Grace used to read for pleasure, but at some point in her past she’d stopped. Do you think that’s a common experience? Have you ever paused your reading for an extended period of time?
Yes! When my kids were little, I don’t think I read a book for years. For me, and I think for Grace, it wasn’t a conscious decision to stop reading but a matter of circumstance. I think readers always come back to books at some level so it was natural for Grace to pick it back up.
I have never not read, not when I worked full time, was in school or raising a family. But my tastes have changed, I no longer read romances, but still love mysteries and thrillers, plus book club reads. And sometimes if stressed I will read light, quirky books like the Finlay Donovan series or the ones by Rita Mae Brown.
I don’t think I ever stopped reading for pleasure. But over time, during different periods of my life, my reading has varied both with amount and type. Before retiring, I read more professional books and more children’s books since I was an educator wanting to share in student reading. As a parent, I also read many of the books my children were reading. Now that I have more time to read, I find I read a wider variety of books - I choose not only what I am interested, in but also books my friends and family have talked about or shared with me. I don’t hesitate to put down a book I’m not interested in. But I also am delighted when I try a recommended book that I didn’t think I’d especially like and become fully engaged in it!
Yes, when I was working full time and traveling for work there wasn’t much time left for reading other than things related to work. However, now that I am retired, one of my most favorite things to do is to read and participate in several book groups.
I paused reading during chemo. The treatment gave me such brain fog that I just couldn’t concentrate to read.
I feel like there were times when I took a break - mostly during high stress periods of great change. Happy to have the time to concentrate on my reading now that I’m retired!
I don’t think there has ever been a significant period in my life when I have not found time to read for pleasure. The types of books I read have varied through the years sometimes reflecting on what I was thinking or feeling at the time.
I have never paused I my reading. In fact, if I don’t have a good book or three going I am completely out of sorts. When my daughter was born I read my books outloud to her so I could continue reading, as she grew I read in the carpool line, getting there an hour early just so I could have that time to read ( I read Doris Kearns Godwin’s A Team Of Rivals , on of my favorite books in car pool line). I do know many people who, due to life’s complexities have lost touch with their bookish self. It always is a very sad experience , for I think we lose a piece of ourselves when we are readers and no longer read.
I found my love of reading when my Grandmother gave me a Nancy Drew book. It was hard to do much reading when my children were young and I was a full time teacher but I’m retired now and can’t read enough. Winter days are my favorite or on my deck in the summer.
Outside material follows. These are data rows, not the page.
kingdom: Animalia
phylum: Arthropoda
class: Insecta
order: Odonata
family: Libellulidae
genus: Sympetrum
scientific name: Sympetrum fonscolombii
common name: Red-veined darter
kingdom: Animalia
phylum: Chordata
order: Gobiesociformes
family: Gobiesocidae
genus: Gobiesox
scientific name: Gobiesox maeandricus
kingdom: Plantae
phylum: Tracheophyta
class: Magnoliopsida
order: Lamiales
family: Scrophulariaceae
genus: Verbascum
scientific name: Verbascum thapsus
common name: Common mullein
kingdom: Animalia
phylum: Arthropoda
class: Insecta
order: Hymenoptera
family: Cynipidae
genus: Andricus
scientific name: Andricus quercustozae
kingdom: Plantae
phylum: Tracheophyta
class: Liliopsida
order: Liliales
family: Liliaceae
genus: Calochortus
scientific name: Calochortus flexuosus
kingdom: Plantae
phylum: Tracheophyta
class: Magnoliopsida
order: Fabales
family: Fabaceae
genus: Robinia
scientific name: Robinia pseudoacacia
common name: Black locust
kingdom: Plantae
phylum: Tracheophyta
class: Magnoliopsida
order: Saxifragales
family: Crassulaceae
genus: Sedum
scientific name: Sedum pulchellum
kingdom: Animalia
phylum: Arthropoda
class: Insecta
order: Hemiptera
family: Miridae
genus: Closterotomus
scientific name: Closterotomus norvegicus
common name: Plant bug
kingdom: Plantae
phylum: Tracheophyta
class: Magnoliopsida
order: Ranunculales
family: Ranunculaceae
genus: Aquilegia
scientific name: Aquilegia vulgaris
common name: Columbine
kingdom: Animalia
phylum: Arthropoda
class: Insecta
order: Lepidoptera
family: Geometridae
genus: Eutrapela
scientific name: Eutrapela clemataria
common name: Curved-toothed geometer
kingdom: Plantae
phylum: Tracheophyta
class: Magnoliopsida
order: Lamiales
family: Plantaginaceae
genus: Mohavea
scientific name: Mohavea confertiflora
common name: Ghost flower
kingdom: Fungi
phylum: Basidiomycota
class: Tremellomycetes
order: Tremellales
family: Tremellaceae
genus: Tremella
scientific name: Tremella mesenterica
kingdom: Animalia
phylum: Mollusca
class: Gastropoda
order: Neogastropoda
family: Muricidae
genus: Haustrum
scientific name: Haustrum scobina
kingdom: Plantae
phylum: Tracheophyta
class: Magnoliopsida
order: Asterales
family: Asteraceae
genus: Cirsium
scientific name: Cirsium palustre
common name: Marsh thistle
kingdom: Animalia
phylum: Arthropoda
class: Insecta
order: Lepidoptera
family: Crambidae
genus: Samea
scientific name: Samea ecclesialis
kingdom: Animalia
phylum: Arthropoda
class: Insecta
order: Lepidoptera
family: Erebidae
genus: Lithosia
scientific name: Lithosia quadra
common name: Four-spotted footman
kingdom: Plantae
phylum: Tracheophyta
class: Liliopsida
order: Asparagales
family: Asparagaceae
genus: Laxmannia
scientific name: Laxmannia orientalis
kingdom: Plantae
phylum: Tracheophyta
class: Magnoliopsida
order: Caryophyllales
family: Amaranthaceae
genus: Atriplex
Me too! Brain fog is the worst!
Grace let obligations to her family and work pull her away from reading. I”m an avid reader but recently was too busy to read a book for almost a month. That’s unheard of for me because I can read two books a week when I have time. I absolutely hated not being able to read a book for that amount of time. I think it actually affected my mood because I didn’t have time for that wonderful escape to another world through my books.
I have always loved to read but there were stages in my life when I didn’t have time such as when my children were young and I was so busy with them. By the time they went to bed I was too exhausted to read. When I joined a book club several years ago it inspired me to start reading every night before I went to bed.
I do think it is a common experience for most people to stop reading at a period in their lives. I would guess this usually happens when they have young children to care for. Since I never had kids, I’ve just kept reading from the age of five until my current age of eighty. For me, a day without reading is a day without sunshine.
After my husband died I didn’t read for several months. I missed reading but my brain fog kept me from being able to concentrate on reading.
I have always had a book close by, starting when I was a child – sometimes even a book of which my mother did not approve! When I went to college to become a teacher, my reading was mostly of professional and educator books. I became rather obsessed with children’s books and authors and chose to go for a Master’s in Reading and became a Reading teacher in elementary schools. The last few years before I retired, my job was to go into classrooms to introduce children’s books and authors with activities to go with them, so I often attended classes and Teacher conventions and workshops to find new books. (I loved that job!.) During that time my adult fiction reading was limited, but after I retired 25 years ago I returned. Now I am the leader of our book club and still looking for books that our group might enjoy.
I actually only increased my time reading after I retired. There were to many conflicting things to do. Now I have several book on my table waiting to be read.
Pleasure changes for people as they change. I’ll generally get involved with one genre or author then change interests.
I went through a period of deep grief when my husband died where I kept flitting from book to book and couldn’t get into them. Aside from that, I have always been addicted to reading.
I’ve always been a reader, but the amount of books I read varies according to how busy I am. I know both of my sisters stopped reading after their husbands passed away because they couldn’t concentrate.